- _EXERCISE PROMPT_: Keeping each word and mark in place, write out the full listing once more.

= = = = = = =

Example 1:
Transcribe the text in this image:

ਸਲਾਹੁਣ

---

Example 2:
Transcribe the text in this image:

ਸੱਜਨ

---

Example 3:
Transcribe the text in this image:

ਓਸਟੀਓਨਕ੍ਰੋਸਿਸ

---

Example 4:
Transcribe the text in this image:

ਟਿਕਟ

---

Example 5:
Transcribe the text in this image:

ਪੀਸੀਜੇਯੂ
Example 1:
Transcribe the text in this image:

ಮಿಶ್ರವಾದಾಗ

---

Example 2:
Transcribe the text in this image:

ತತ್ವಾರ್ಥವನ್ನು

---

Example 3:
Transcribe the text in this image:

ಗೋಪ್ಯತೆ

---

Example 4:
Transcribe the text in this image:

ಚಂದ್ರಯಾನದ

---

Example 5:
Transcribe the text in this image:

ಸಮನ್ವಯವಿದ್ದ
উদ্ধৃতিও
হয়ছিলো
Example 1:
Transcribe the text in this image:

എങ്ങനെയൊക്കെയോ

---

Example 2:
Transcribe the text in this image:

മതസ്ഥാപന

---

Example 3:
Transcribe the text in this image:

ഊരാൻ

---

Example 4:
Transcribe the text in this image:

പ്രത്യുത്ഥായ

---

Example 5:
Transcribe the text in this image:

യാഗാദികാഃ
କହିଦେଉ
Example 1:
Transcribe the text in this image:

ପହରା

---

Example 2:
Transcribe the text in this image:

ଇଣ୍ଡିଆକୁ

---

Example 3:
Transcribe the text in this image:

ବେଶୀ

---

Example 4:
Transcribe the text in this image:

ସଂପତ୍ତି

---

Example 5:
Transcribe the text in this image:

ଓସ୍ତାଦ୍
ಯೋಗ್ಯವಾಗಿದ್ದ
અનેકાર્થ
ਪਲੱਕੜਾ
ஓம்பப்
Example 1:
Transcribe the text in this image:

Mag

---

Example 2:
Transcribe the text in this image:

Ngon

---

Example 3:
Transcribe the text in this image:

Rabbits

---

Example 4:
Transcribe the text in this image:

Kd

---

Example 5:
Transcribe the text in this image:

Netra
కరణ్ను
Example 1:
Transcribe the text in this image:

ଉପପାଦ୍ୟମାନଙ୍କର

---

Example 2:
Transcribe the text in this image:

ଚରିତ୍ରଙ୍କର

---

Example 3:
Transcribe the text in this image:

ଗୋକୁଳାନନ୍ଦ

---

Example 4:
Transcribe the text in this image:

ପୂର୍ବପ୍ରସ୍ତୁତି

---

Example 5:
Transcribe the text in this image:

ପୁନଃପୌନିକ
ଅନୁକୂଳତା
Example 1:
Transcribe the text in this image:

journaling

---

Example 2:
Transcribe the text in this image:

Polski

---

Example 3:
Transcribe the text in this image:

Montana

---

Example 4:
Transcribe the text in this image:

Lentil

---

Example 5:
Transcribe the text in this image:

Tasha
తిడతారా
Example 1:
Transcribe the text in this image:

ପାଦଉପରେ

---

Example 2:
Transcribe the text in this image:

= = = = = = =

- _EXERCISE OUTPUT_:
Example 1:
Transcribe the text in this image:

ਸਲਾਹੁਣ

---

Example 2:
Transcribe the text in this image:

ਸੱਜਨ

---

Example 3:
Transcribe the text in this image:

ਓਸਟੀਓਨਕ੍ਰੋਸਿਸ

---

Example 4:
Transcribe the text in this image:

ਟਿਕਟ

---

Example 5:
Transcribe the text in this image:

ਪੀਸੀਜੇਯੂ
Example 1:
Transcribe the text in this image:

ಮಿಶ್ರವಾದಾಗ

---

Example 2:
Transcribe the text in this image:

ತತ್ವಾರ್ಥವನ್ನು

---

Example 3:
Transcribe the text in this image:

ಗೋಪ್ಯತೆ

---

Example 4:
Transcribe the text in this image:

ಚಂದ್ರಯಾನದ

---

Example 5:
Transcribe the text in this image:

ಸಮನ್ವಯವಿದ್ದ
উদ্ধৃতিও
হয়ছিলো
Example 1:
Transcribe the text in this image:

എങ്ങനെയൊക്കെയോ

---

Example 2:
Transcribe the text in this image:

മതസ്ഥാപന

---

Example 3:
Transcribe the text in this image:

ഊരാൻ

---

Example 4:
Transcribe the text in this image:

പ്രത്യുത്ഥായ

---

Example 5:
Transcribe the text in this image:

യാഗാദികാഃ
କହିଦେଉ
Example 1:
Transcribe the text in this image:

ପହରା

---

Example 2:
Transcribe the text in this image:

ଇଣ୍ଡିଆକୁ

---

Example 3:
Transcribe the text in this image:

ବେଶୀ

---

Example 4:
Transcribe the text in this image:

ସଂପତ୍ତି

---

Example 5:
Transcribe the text in this image:

ଓସ୍ତାଦ୍
ಯೋಗ್ಯವಾಗಿದ್ದ
અનેકાર્થ
ਪਲੱਕੜਾ
ஓம்பப்
Example 1:
Transcribe the text in this image:

Mag

---

Example 2:
Transcribe the text in this image:

Ngon

---

Example 3:
Transcribe the text in this image:

Rabbits

---

Example 4:
Transcribe the text in this image:

Kd

---

Example 5:
Transcribe the text in this image:

Netra
కరణ్ను
Example 1:
Transcribe the text in this image:

ଉପପାଦ୍ୟମାନଙ୍କର

---

Example 2:
Transcribe the text in this image:

ଚରିତ୍ରଙ୍କର

---

Example 3:
Transcribe the text in this image:

ଗୋକୁଳାନନ୍ଦ

---

Example 4:
Transcribe the text in this image:

ପୂର୍ବପ୍ରସ୍ତୁତି

---

Example 5:
Transcribe the text in this image:

ପୁନଃପୌନିକ
ଅନୁକୂଳତା
Example 1:
Transcribe the text in this image:

journaling

---

Example 2:
Transcribe the text in this image:

Polski

---

Example 3:
Transcribe the text in this image:

Montana

---

Example 4:
Transcribe the text in this image:

Lentil

---

Example 5:
Transcribe the text in this image:

Tasha
తిడతారా
Example 1:
Transcribe the text in this image:

ପାଦଉପରେ

---

Example 2:
Transcribe the text in this image:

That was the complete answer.